Trey Gowdy: FBI director should explain use of force in Roger Stone arrest

The FBI came loaded for bear during a pre-dawn raid on former Trump associate Roger Stone’s Fort Lauderdale home, and former South Carolina Rep. Trey Gowdy says FBI director Christopher Wray should explain the disproportionate use of force.

Show of force

Gowdy answered questions about Stone’s arrest during his debut appearance as a Fox News contributor Thursday on The Story with Martha MacCallum. As a former federal prosecutor who served as the chairman of the House Oversight and Government Reform Committee, Gowdy was careful not to speculate on the FBI’s reasons for bringing more than two dozen agents and an armada of land and aerial vehicles to take down Stone.

For answers, Gowdy said an explanation has to come from the head of the FBI. “I think they should bring in Chris Wray,” he told MacCallum, describing the bureau chief as a “serious” individual who normally makes sound administrative decisions. Watch below:

In this instance, however, Wray may have made a serious error in judgment. The way Stone describes it, “At the crack of dawn, 29 FBI agents arrived at my home with 17 vehicles, with lights flashing, when they could have contacted my lawyer.”

Stone drew parallels between his arrest and the level of force used to capture Mexican drug lord Joaquín “El Chapo” Guzmán.
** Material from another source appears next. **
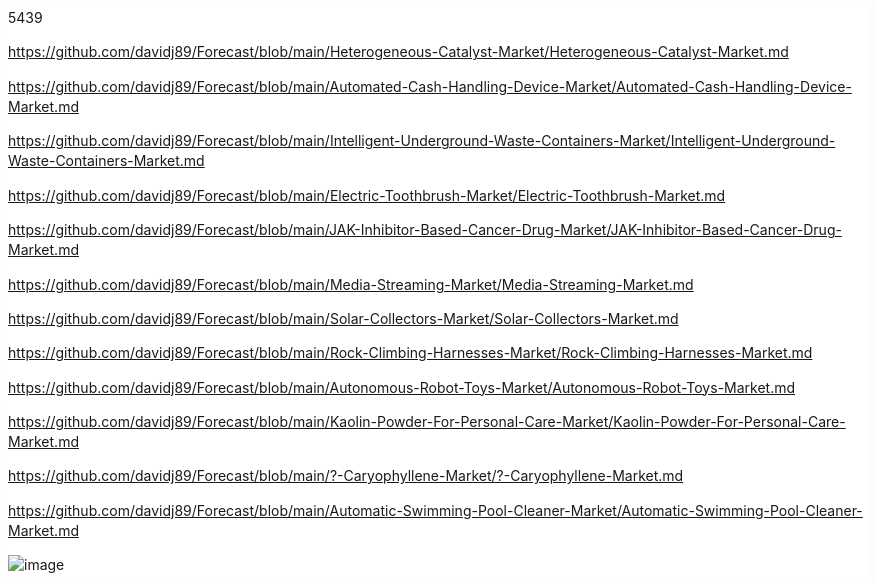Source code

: 5439</p><p><a href="https://github.com/davidj89/Forecast/blob/main/Heterogeneous-Catalyst-Market/Heterogeneous-Catalyst-Market.md">https://github.com/davidj89/Forecast/blob/main/Heterogeneous-Catalyst-Market/Heterogeneous-Catalyst-Market.md</a></p><p><a href="https://github.com/davidj89/Forecast/blob/main/Automated-Cash-Handling-Device-Market/Automated-Cash-Handling-Device-Market.md">https://github.com/davidj89/Forecast/blob/main/Automated-Cash-Handling-Device-Market/Automated-Cash-Handling-Device-Market.md</a></p><p><a href="https://github.com/davidj89/Forecast/blob/main/Intelligent-Underground-Waste-Containers-Market/Intelligent-Underground-Waste-Containers-Market.md">https://github.com/davidj89/Forecast/blob/main/Intelligent-Underground-Waste-Containers-Market/Intelligent-Underground-Waste-Containers-Market.md</a></p><p><a href="https://github.com/davidj89/Forecast/blob/main/Electric-Toothbrush-Market/Electric-Toothbrush-Market.md">https://github.com/davidj89/Forecast/blob/main/Electric-Toothbrush-Market/Electric-Toothbrush-Market.md</a></p><p><a href="https://github.com/davidj89/Forecast/blob/main/JAK-Inhibitor-Based-Cancer-Drug-Market/JAK-Inhibitor-Based-Cancer-Drug-Market.md">https://github.com/davidj89/Forecast/blob/main/JAK-Inhibitor-Based-Cancer-Drug-Market/JAK-Inhibitor-Based-Cancer-Drug-Market.md</a></p><p><a href="https://github.com/davidj89/Forecast/blob/main/Media-Streaming-Market/Media-Streaming-Market.md">https://github.com/davidj89/Forecast/blob/main/Media-Streaming-Market/Media-Streaming-Market.md</a></p><p><a href="https://github.com/davidj89/Forecast/blob/main/Solar-Collectors-Market/Solar-Collectors-Market.md">https://github.com/davidj89/Forecast/blob/main/Solar-Collectors-Market/Solar-Collectors-Market.md</a></p><p><a href="https://github.com/davidj89/Forecast/blob/main/Rock-Climbing-Harnesses-Market/Rock-Climbing-Harnesses-Market.md">https://github.com/davidj89/Forecast/blob/main/Rock-Climbing-Harnesses-Market/Rock-Climbing-Harnesses-Market.md</a></p><p><a href="https://github.com/davidj89/Forecast/blob/main/Autonomous-Robot-Toys-Market/Autonomous-Robot-Toys-Market.md">https://github.com/davidj89/Forecast/blob/main/Autonomous-Robot-Toys-Market/Autonomous-Robot-Toys-Market.md</a></p><p><a href="https://github.com/davidj89/Forecast/blob/main/Kaolin-Powder-For-Personal-Care-Market/Kaolin-Powder-For-Personal-Care-Market.md">https://github.com/davidj89/Forecast/blob/main/Kaolin-Powder-For-Personal-Care-Market/Kaolin-Powder-For-Personal-Care-Market.md</a></p><p><a href="https://github.com/davidj89/Forecast/blob/main/?-Caryophyllene-Market/?-Caryophyllene-Market.md">https://github.com/davidj89/Forecast/blob/main/?-Caryophyllene-Market/?-Caryophyllene-Market.md</a></p><p><a href="https://github.com/davidj89/Forecast/blob/main/Automatic-Swimming-Pool-Cleaner-Market/Automatic-Swimming-Pool-Cleaner-Market.md">https://github.com/davidj89/Forecast/blob/main/Automatic-Swimming-Pool-Cleaner-Market/Automatic-Swimming-Pool-Cleaner-Market.md</a></p>
![image](https://github.com/user-attachments/assets/0607153c-e744-450c-bd9d-4123def95717)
He noted that fewer Navy SEALs were used to capture and kill Al Qaeda leader Osama Bin Laden.

Former New Jersey Gov. Chris Christie called the Broward County raid “overkill,” while a former FBI agent compared it to a “pre-dawn ‘knock-and-announce’ arrest warrant of a meth lab somewhere in the United States.”

Front row seats

Conveniently, CNN producers were on the scene and in position at 5:00 a.m. to capture the entire dramatic operation. The liberal news outlet later cited “reporter’s instinct” as the force that guided them to the quiet Florida neighborhood and which gave Americans a front row seat to Stone’s arrest.

A federal judge later released Stone on his own recognizance, finding no evidence that the former Richard Nixon associate was a flight risk. As a result, Gowdy said Wray has to answer for “why the bureau thought that amount of force was necessary.”

He is joined by a growing chorus of Republican lawmakers who are questioning the FBI’s show of force in apprehending Stone. Reps. Doug Collins (R-GA), Jim Jordan (R-Ohio) and Mark Meadows (R-NC) have each penned letters to the FBI director asking for answers, while Sen. Lindsey Graham, who has requested an official briefing from the FBI, appeared on Fox News’s Hannity to discuss the arrest.

“The bottom line is, this seems to me over the top, and I don’t know what message was being sent,” Graham said Wednesday night. “But I personally didn’t like it. You know, I’ve been a prosecutor, a defense attorney. It seemed to be sending the wrong message, that if you cross Mueller, look what’s going to happen to you.”

“Mueller, do your job,” Graham added, “but these tactics are unacceptable given the level of threat here.”

However, Gowdy was careful to deflect blame from the special counsel. “It is not Bob Mueller’s fault,” he told MacCallum. “A prosecutor does not get to choose what weaponry to use when you effectuate an arrest.”